Logic, processors and automation control

• Logic Processors (three main sizes) run instructions per second at different speeds and ranges:
  • Small: 120/s (2/tick), mid-range
  • Medium: 480/s (8/tick)
  • Large: 1500/s (25/tick), requires coolant
  • Editor-only extreme processors exist with much higher capacity
• Processors can:
  • Read sensors and block properties (health, item counts, first item, capacity, progress, rotation, coords, size, enabled state, etc.)
  • Control blocks (enable/disable, set filters, control doors and conveyors, write to memory cells, print messages)
  • Bind and command units
• Use logic to:
  • Toggle conveyors, gates and doors (via the enabled property) for routing, safety or bottleneck control.
  • Read inventories and sensor states to prevent overproduction, maintain buffers, or trigger imports/launches.
  • Control complex unit routing (e.g., Unit Cargo Loaders / Manifolds coordinate delivery to matching unload points).
• UI blocks:
  • Switches and levers provide booleans directly to processors.
  • Message blocks and Displays allow output and visual feedback; Print and Printflush send text to message blocks.
• Practical examples:
  • Use a processor to disable a conveyor when an item count exceeds a target (sensor + jump + control enabled).
  • Cycle Manifolds by placing filters on Unit Cargo Unload Points and let Manifolds deposit into matching filters; Manifolds will take up to 100 of the most abundant item from their loader and deliver to matching unload points.
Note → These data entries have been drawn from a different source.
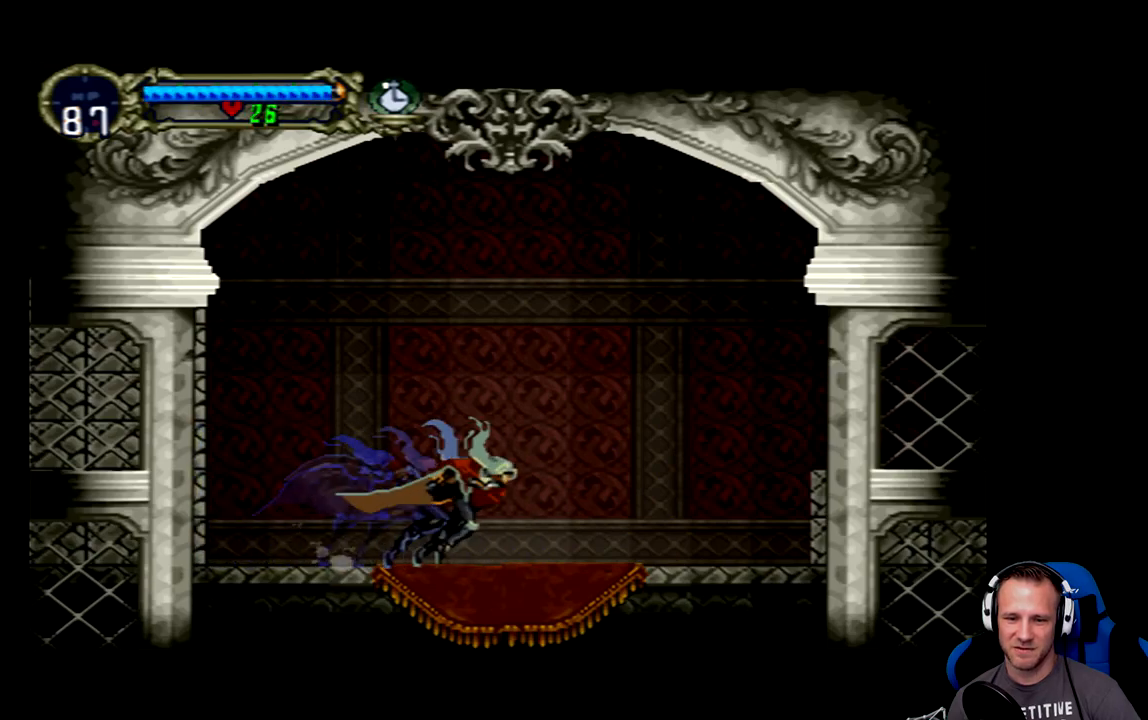
{"buttons": [], "left_stick": "center", "events": [[500, "DPAD_RIGHT", "up"]]}
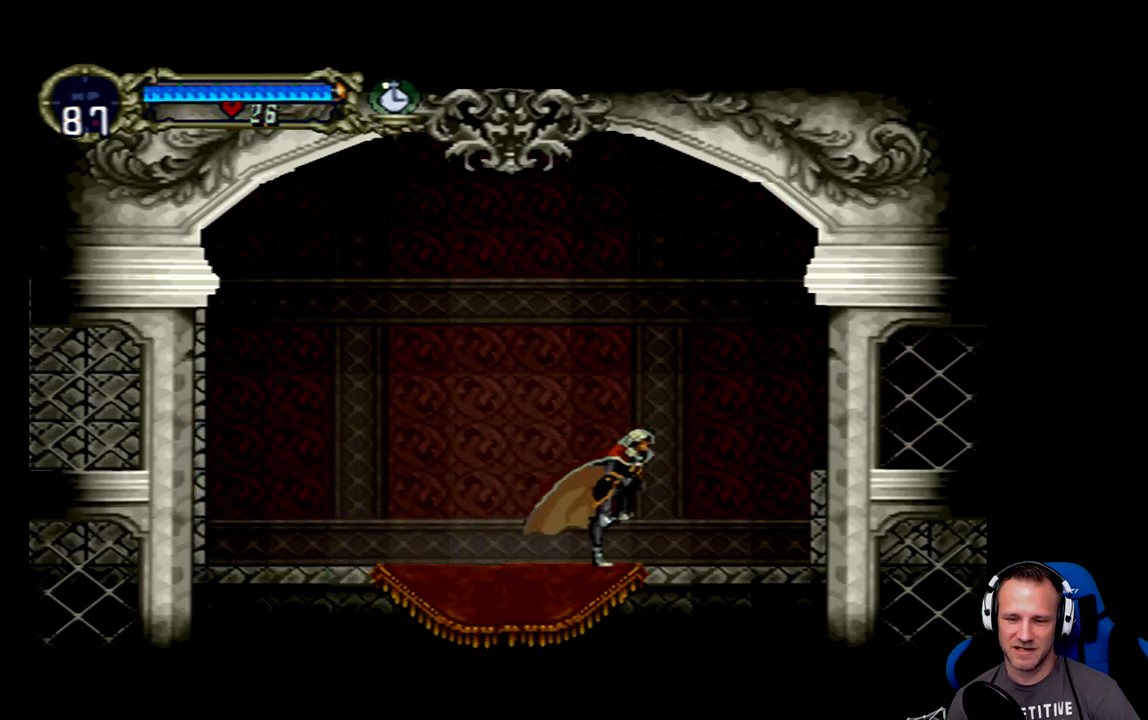
{"buttons": [], "left_stick": "center", "events": [[100, "Y", "down"], [233, "Y", "up"]]}
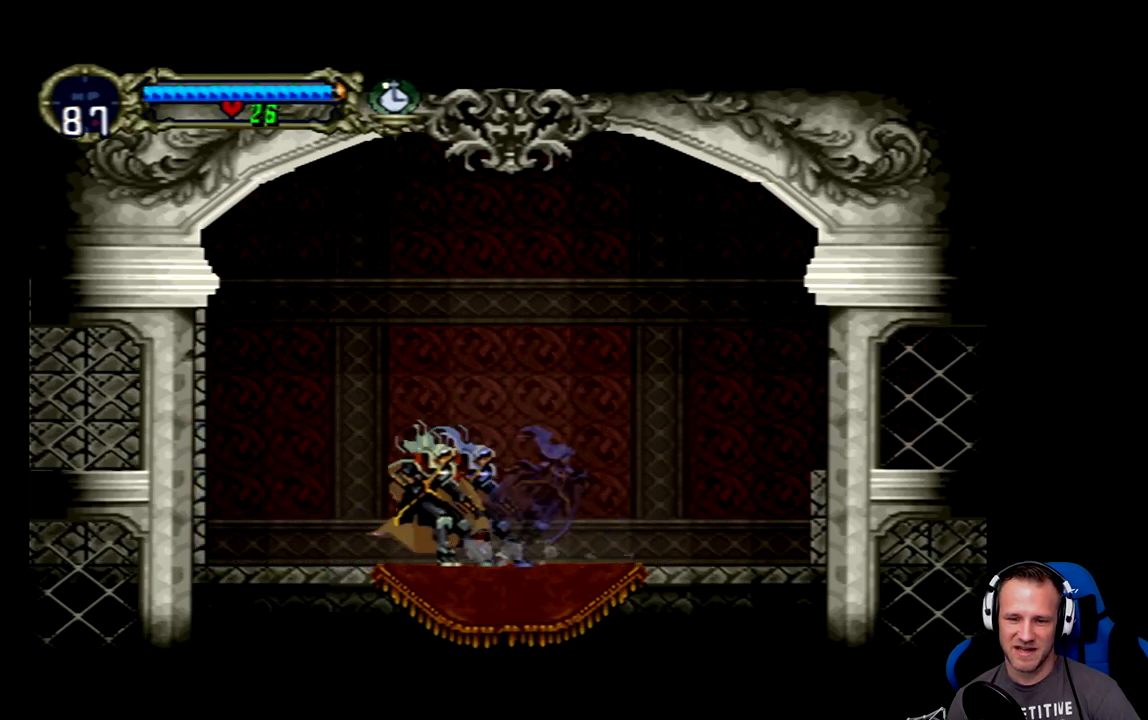
{"buttons": [], "left_stick": "center", "events": [[267, "Y", "down"], [383, "Y", "up"]]}
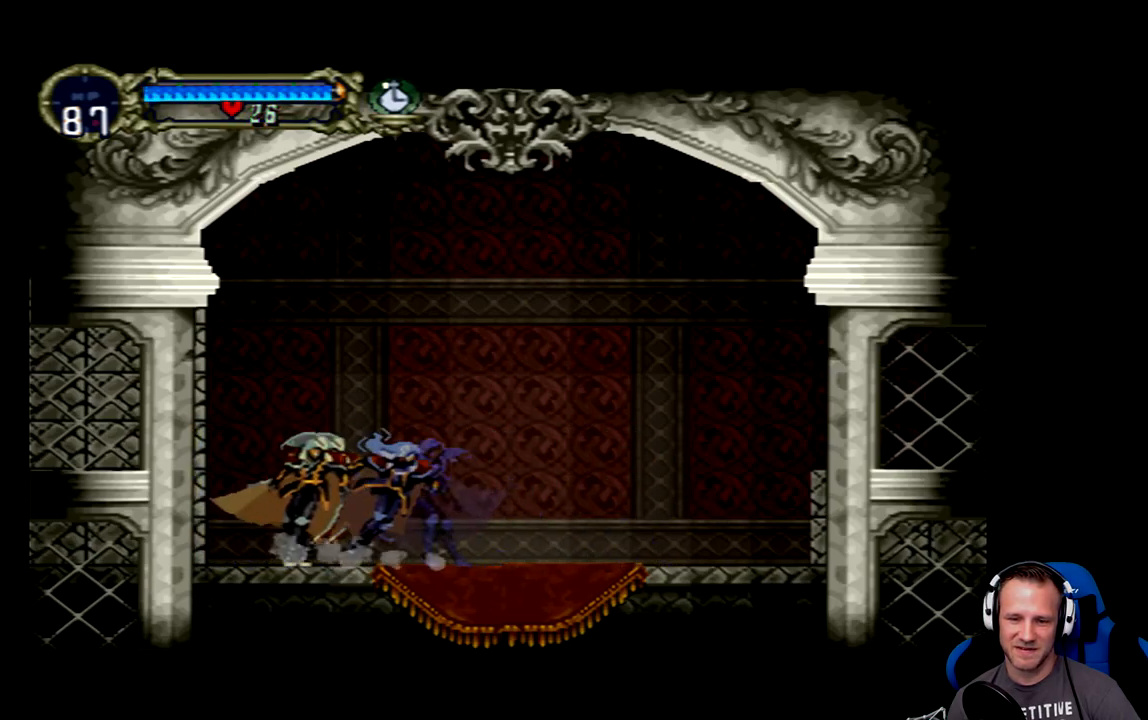
{"buttons": ["DPAD_RIGHT"], "left_stick": "center", "events": [[317, "DPAD_RIGHT", "down"]]}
Common design patterns and troubleshooting

• Buffers and balancing: use Containers and Unloaders (which can equalize inventories with connected containers/cores) to create shared inventory pools for multiple factories.
• Preventing brownouts: isolate heavy industrial loads (mixers, weavers, compressors) on separate power networks or use Battery Diodes so defense turrets cannot cause production slowdowns.
• Handling mixed outputs: Separators and Disassemblers output multiple item types randomly or in mixes — follow them with Sorters + Incinerators (or Overflow Gates to storage) to avoid long-term clogs.
• Avoid placing capacity-bearing distribution blocks (Routers, Distributors) directly adjacent to factory outputs unless you want a buffer; where clog-free behavior is needed use instant-transfer devices (Sorters, Gates).
• When using batch conveyors (Plastanium/Surge), ensure multiple starting/loading segments for peak throughput and avoid crossing obstacles that create new starting segments; bridges/transitions reduce throughput because they create new starting segments on the far side.
• Plan pump counts and liquid buffers to meet the sustained per-second consumption of large reconstructors or unit assemblers — many require large quantities of cryofluid or coolant that conduits alone may not be able to supply without liquid containers/tanks acting as shared buffers.

This overview provides the automation building blocks and patterns you’ll use to scale production reliably. Combine high-throughput transport (batch conveyors, bridge conveyors), instant-transfer routing (Sorters/Gates), logic control (processors + sensors), and isolated power networks to keep factories and defenses running at full speed without constant micromanagement.